Hoerman’s fascination with non-Western art grew out of the living room of her grandmother’s 100-year old farm house. Stories told by her grandfathers and great uncles recounted their experiences in World War II and the Korean War. Objects from those faraway lands kept in the family china cabinet — beautifully decorated black lacquer shelves, photographs of Japanese temples and ink-brushed bamboo — sparked a strong sense of wonder. A well-traveled aunt’s collection of oriental scrolls, silk screens and carvings further fueled Hoerman’s young imagination and artistic drive.

Beginning in August, Hoerman will embark on a comparative study of printmaking in Japan and painting and printmaking in Bhutan, Tibet and Australia. Her project will focus on the artistic traditions that have survived to the present day and how geographic isolation, cultural factors and various modern institutions have altered or aided the development of traditional art and artists.

“As a student of history and art, I’m constantly reminded of the long and often strange transitions both ideas and images make as they move through the years,” said Hoerman, who, as a freshman, was named a Wriston Scholar, allowing her to travel extensively throughout Europe the past three summers. “By the same token, I’m struck by how many things seem to remain the same.
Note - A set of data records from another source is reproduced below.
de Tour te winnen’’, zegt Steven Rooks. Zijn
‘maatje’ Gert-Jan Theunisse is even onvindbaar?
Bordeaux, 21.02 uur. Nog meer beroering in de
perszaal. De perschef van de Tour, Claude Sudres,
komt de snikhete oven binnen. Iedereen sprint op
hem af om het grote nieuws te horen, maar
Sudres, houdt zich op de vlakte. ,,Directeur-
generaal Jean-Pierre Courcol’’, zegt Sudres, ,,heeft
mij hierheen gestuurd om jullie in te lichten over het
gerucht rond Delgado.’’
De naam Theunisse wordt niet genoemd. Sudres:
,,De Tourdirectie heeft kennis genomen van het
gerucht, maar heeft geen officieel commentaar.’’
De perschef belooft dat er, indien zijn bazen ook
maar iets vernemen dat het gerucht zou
Painting in Bhutan and Australia and printmaking in Japan are art forms that have been preserved and practiced for centuries.

“I want to find answers to questions about how traditional arts have survived and how they are passed down and preserved, who creates traditional art and what role art and artists play in society,” Hoerman added.

Hoerman will start her project in the tiny east Asian country of Bhutan, the world’s only Buddhist kingdom, where she will visit the National Painting School in the capital of Thiumphu, as well as temples and monasteries throughout the country.

The second phase of her project will take her to Kyoto, Japan to study woodblock printing, which dates to the 7th century. In addition to working at the Kyoto Handicraft Center, which specializes in the preservation of traditional Japanese handicrafts, Hoerman will visit galleries, museums and temples in Tokyo.

The final four months will be spent in Australia, where she hopes to work with artists in Aboriginal communities, observing their work and learning their traditional designs and processes.

“My fellowship ties together the interests that have sustained me from childhood through college,” said Hoerman, who hopes to pursue graduate studies in creative writing and museum studies or possibly painting. “This project will challenge my skills as an artist and as an observer in cultural environments very different from my own and to reassess my world view. It’s going to allow me to pursue what I love to do and to test my determination and ability to do it on a global scale.”

Ondracek and Hoerman were selected from nearly 1,000 students representing 50 of the nation’s top liberal arts colleges and universities who applied for the fellowship. Since the program’s inception in 1969, Lawrence has had 60 students awarded a Watson Fellowship.

The Watson Fellowship Program was established by the children of Thomas J. Watson Sr., the founder of IBM Corporation, and his wife, Jeannette, to honor their parents’ long-standing interest in education and world affairs. Watson Fellows are selected on the basis of the nominee’s character, academic record, leadership potential, willingness to delve into another culture and the personal significance of the project proposal.